鯨のあいであショートショート

ある鯨井

第1話 バースデーケーキ×ツンデレと溺愛

「誕生日を祝われて素直に嬉しいのって十代が最後じゃない?」


「あ、ああ、そういう考えもあるかな」


「二十代になってからは、わりと惰性じゃない? そりゃあもちろん嬉しいわよ? おめでとうって言われたら嬉しいしありがとうって言うし。私だって友達にも貴方にも誕生日の時言うし、お祝いする。そうでしょう?」


「はい、はい」


「でも付き合いが長くなると誕生日のプレゼントも悩むじゃない? 学生の頃はもうささやかなものでも嬉しかったけど、働き始めてそこそこお金に余裕が出てきたら選択肢は広がるけど、バリエーションは限られてる。去年がこのくらいだったから今年は少し奮発……なんて考えたら雪だるまみたいに大変なことになる。だからって年に一回しかないのになーんか普通ってなるのもつまらないし、悩ましいったらない」


「うん、うん。貴女が何を言いたいのか俺にはいまいちわからないけど……プレゼントが気に入らなかったって事?」


「違うわよ!」


 きゃんと一際大きなヒステリーが飛んできた。

 俺よりも小さい彼女は大きな目を吊り上げながら、とんでもなく不機嫌そうに俺を睨み付けている。どうやら何かを失敗したらしい、参ったな。
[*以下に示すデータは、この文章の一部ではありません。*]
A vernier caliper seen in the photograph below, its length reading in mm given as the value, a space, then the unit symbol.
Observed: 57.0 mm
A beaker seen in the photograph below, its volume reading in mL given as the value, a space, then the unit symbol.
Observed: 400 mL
「ええと……じゃあ、俺は誕生日と言えばイチゴのショートケーキだと思っていたけど、貴方の憧れてた『手作りケーキでお祝いをする』のイメージは、やっぱりチョコケーキだった?」


「そうじゃなくって!」


「でも、いつもケーキ食べる時はチョコ系だよね?」


「そうだけどそうじゃなくって!!」


 嫌味のような悪態のような、何を言いたいのかわからない刺々しい言葉はすらすらと出せる彼女が、もどかしそうに口を開閉させている。

 今日のところは、うまく伝えられないわけではなく、きちんと伝えたい言葉があるようだ。言葉の裏の裏の裏まで読み取る必要がないとわかれば、根気強く待つ姿勢に変える。
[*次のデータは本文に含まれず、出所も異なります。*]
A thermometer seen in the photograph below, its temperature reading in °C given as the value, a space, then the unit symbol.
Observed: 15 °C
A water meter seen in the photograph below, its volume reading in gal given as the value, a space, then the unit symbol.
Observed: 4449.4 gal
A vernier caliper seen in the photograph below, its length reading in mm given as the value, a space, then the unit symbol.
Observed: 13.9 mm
「い、……~~ッい、一緒に、作りたかったの! のに、なのに……」


「ああ、なるほど……俺が作ってきちゃって驚いたのか」


「美味しそう……」


「それはまた、複雑な喜びだな」


 一緒にケーキを作る体験を取り上げられて精一杯不満を露わにしていた彼女だったが、素人全開で不格好な初めての手作りケーキをしっかりと受け取ったまま宝物のように離さないので、いじらしくて仕方ない。

 彼女の形だけの怒りが収まっていくのを見て、俺はようやく口を緩ませられた。